Der 25-Jährige ist seit etwa einem Jahr verheiratet. Auch seine Frau Neha* folgt Jesus nach; aber nachdem sie gesehen hat, was ihr Mann durchmachen muss, hat sie große Angst, ihren Glauben zu bekennen. Sie hat sich deshalb noch nicht taufen lassen, obwohl auch sie diesen Schritt gehen möchte. Wie viele junge Ehepaare besitzen die beiden noch keine eigene Bleibe, sondern leben als Teil einer Großfamilie eng zusammen mit Lanjus Eltern. Umso wichtiger ist ihnen die Gemeinschaft mit anderen Christen bei ihren regelmäßigen Besuchen der Gottesdienste.

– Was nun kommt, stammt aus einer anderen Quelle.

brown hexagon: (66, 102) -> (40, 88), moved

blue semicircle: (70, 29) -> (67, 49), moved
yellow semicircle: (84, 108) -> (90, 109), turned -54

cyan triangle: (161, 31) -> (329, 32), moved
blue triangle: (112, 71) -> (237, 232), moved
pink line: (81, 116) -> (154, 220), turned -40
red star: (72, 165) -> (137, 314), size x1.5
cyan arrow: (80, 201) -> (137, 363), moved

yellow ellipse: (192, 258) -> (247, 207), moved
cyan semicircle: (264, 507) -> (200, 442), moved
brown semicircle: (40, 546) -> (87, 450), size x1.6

Sehnsucht danach, der Situation zu entfliehen

Aber selbst wenn Lanju von Menschen umgeben ist, die ihn lieben, ist er mit seinen Gedanken meistens woanders. Er grübelt sehr viel nach über Möglichkeiten, für sich und seine eigene Familie zu sorgen und der schwierigen Situation zu entfliehen. Viele Optionen hat er allerdings nicht: Er kann es sich schlicht nicht leisten, woanders hinzugehen. Darum erträgt er bislang jeden Vorwurf und jedes harte Wort mit Fassung, auch wenn er seelisch stark darunter leidet.

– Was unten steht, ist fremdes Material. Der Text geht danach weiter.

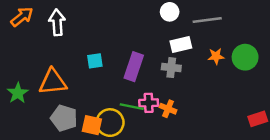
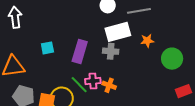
white rectangle: (181, 44) -> (118, 32), size x1.4
green circle: (245, 57) -> (172, 59), moved
green line: (132, 107) -> (79, 85), turned 36

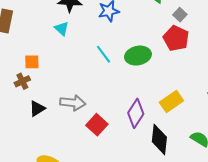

Einige Christen aus der Kirche helfen Lanju und Neha, indem sie Wasser aus ihren Brunnen schöpfen und den beiden damit aushelfen. Aber Lanjus großer Wunsch bleibt es, endlich in der Lage zu sein, seine Familie aus eigener Kraft zu versorgen. Er bittet um unser Gebet: „Ich glaube, eines Tages wird das alles aufhören und wir können wieder zur Normalität zurückkehren. Aber im Moment gibt es keine Anzeichen für Frieden.“

Bitte beten Sie für Lanju und Neha wie auch für andere Konvertiten in Bangladesch:

  • Beten Sie darum, dass die Lage nicht eskaliert und dass Lanju vor Übergriffen bewahrt bleibt.
  • Beten Sie, dass Lanju und Neha von den Anfeindungen nicht zu sehr erschüttert werden, sondern im Glauben gestärkt damit umgehen können.
  • Beten Sie, dass Jesus die Herzen von Lanjus Eltern anrührt und ihre Augen für das Evangelium öffnet, sodass es zu einer Versöhnung kommt.
  • Danken Sie für Lanjus Standhaftigkeit und für die Gemeinde, durch die Neha und er Trost und Hilfe erfahren.